» What you have to do
From the line that contains "2.2 Label elements" to the end of the records below, copy every line exactly. Both the first and last of these lines count.

***** Supplied data *****

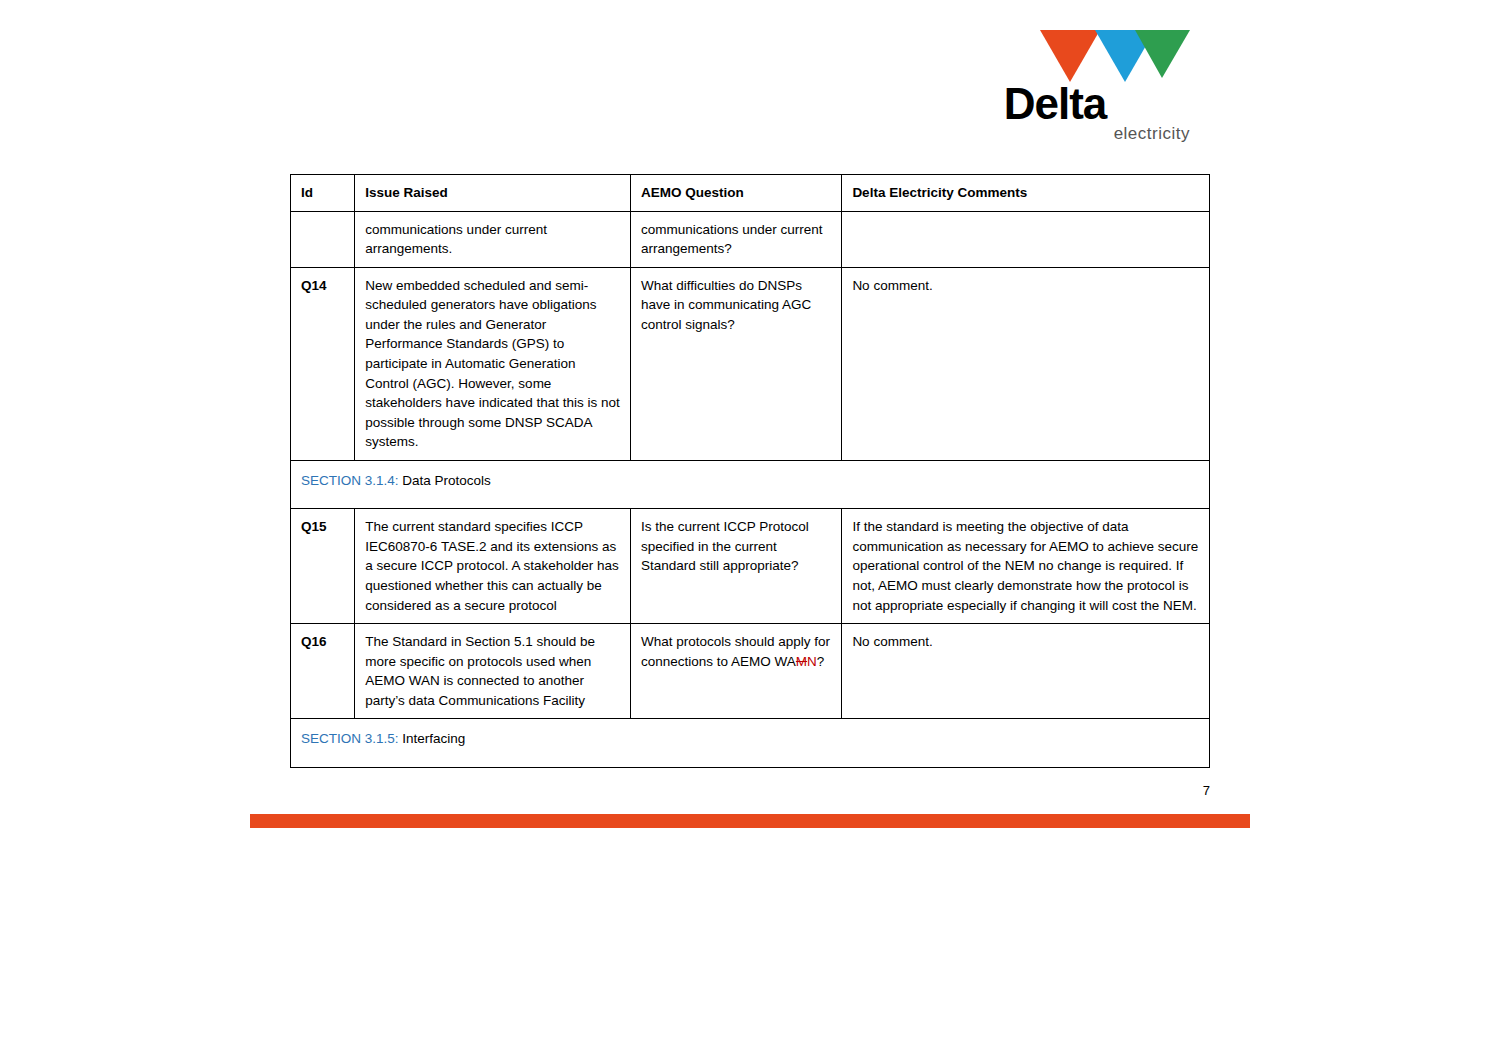Delta
electricity
| Id | Issue Raised | AEMO Question | Delta Electricity Comments |
| --- | --- | --- | --- |
| | communications under current arrangements. | communications under current arrangements? | |
| Q14 | New embedded scheduled and semi-scheduled generators have obligations under the rules and Generator Performance Standards (GPS) to participate in Automatic Generation Control (AGC). However, some stakeholders have indicated that this is not possible through some DNSP SCADA systems. | What difficulties do DNSPs have in communicating AGC control signals? | No comment. |
| SECTION 3.1.4: Data Protocols |
| Q15 | The current standard specifies ICCP IEC60870-6 TASE.2 and its extensions as a secure ICCP protocol. A stakeholder has questioned whether this can actually be considered as a secure protocol | Is the current ICCP Protocol specified in the current Standard still appropriate? | If the standard is meeting the objective of data communication as necessary for AEMO to achieve secure operational control of the NEM no change is required. If not, AEMO must clearly demonstrate how the protocol is not appropriate especially if changing it will cost the NEM. |
| Q16 | The Standard in Section 5.1 should be more specific on protocols used when AEMO WAN is connected to another party’s data Communications Facility | What protocols should apply for connections to AEMO WA M N ? | No comment. |
| SECTION 3.1.5: Interfacing |
7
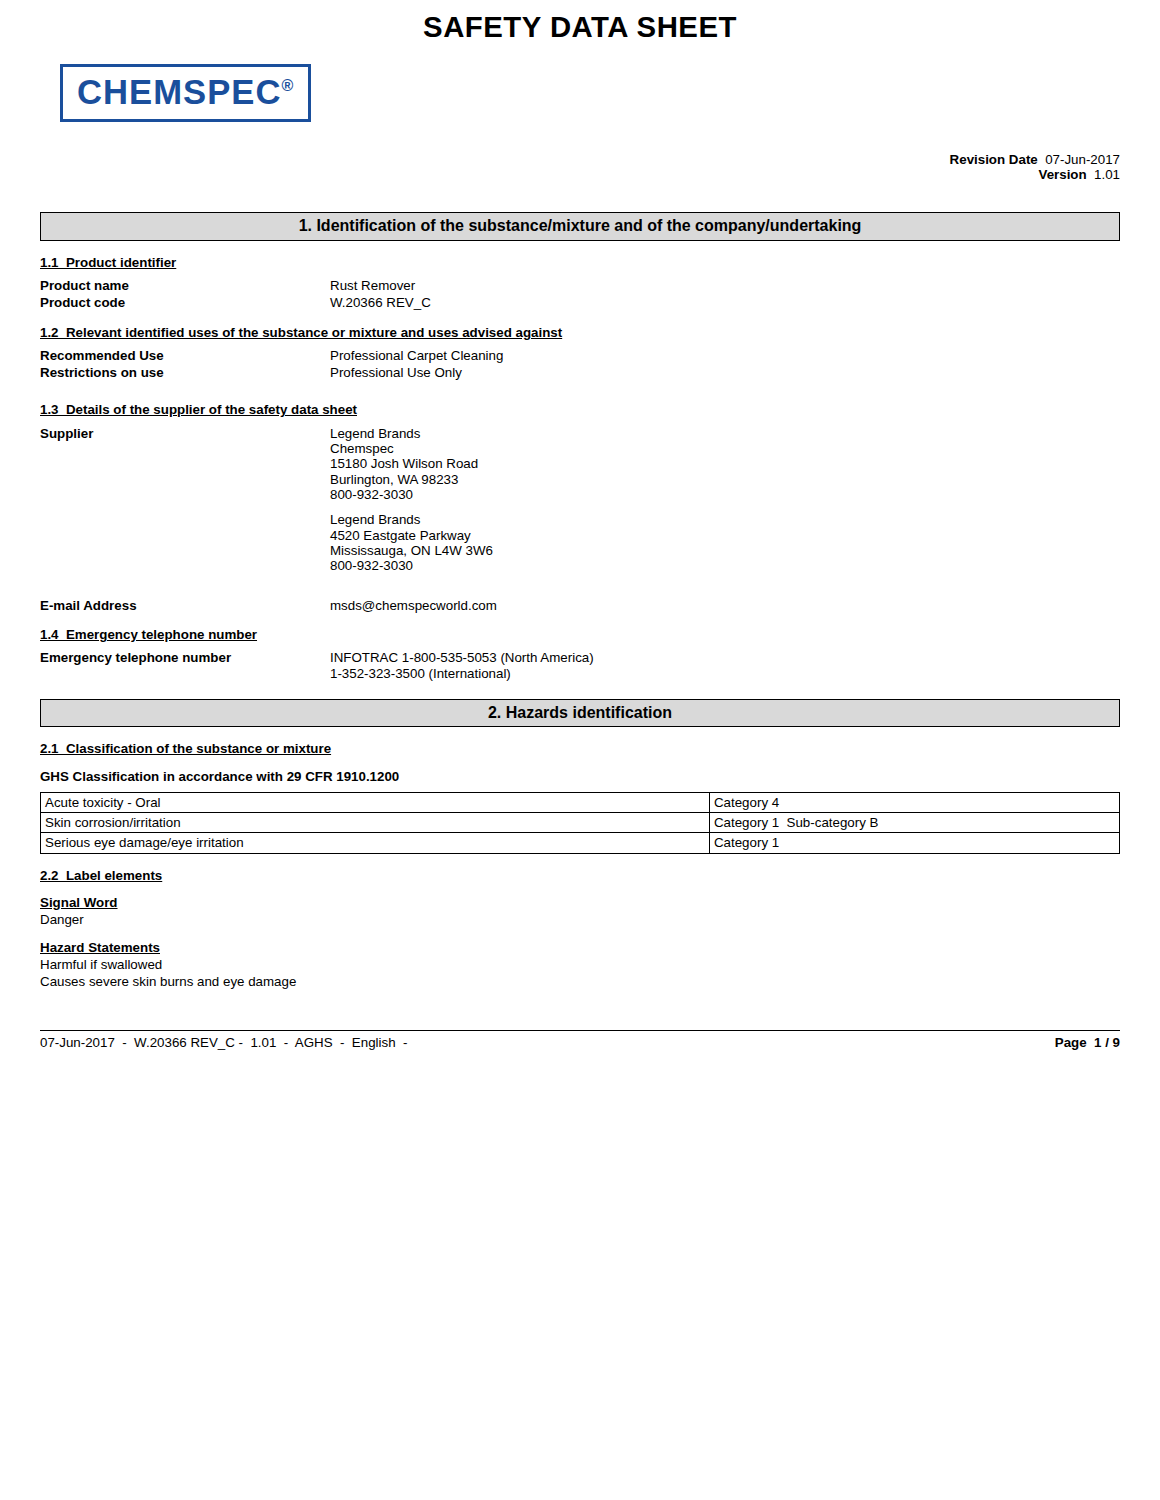SAFETY DATA SHEET
CHEMSPEC®
Revision Date 07-Jun-2017
Version 1.01
1. Identification of the substance/mixture and of the company/undertaking
1.1 Product identifier
Product name
Rust Remover
Product code
W.20366 REV_C
1.2 Relevant identified uses of the substance or mixture and uses advised against
Recommended Use
Professional Carpet Cleaning
Restrictions on use
Professional Use Only
1.3 Details of the supplier of the safety data sheet
Supplier
Legend Brands
Chemspec
15180 Josh Wilson Road
Burlington, WA 98233
800-932-3030
Legend Brands
4520 Eastgate Parkway
Mississauga, ON L4W 3W6
800-932-3030
E-mail Address
msds@chemspecworld.com
1.4 Emergency telephone number
Emergency telephone number
INFOTRAC 1-800-535-5053 (North America)
1-352-323-3500 (International)
2. Hazards identification
2.1 Classification of the substance or mixture
GHS Classification in accordance with 29 CFR 1910.1200
| Acute toxicity - Oral | Category 4 |
| Skin corrosion/irritation | Category 1 Sub-category B |
| Serious eye damage/eye irritation | Category 1 |
2.2 Label elements
Signal Word
Danger
Hazard Statements
Harmful if swallowed
Causes severe skin burns and eye damage
07-Jun-2017 - W.20366 REV_C - 1.01 - AGHS - English -
Page 1 / 9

*****

» Result
2.2 Label elements
Signal Word
Danger
Hazard Statements
Harmful if swallowed
Causes severe skin burns and eye damage
07-Jun-2017 - W.20366 REV_C - 1.01 - AGHS - English -
Page 1 / 9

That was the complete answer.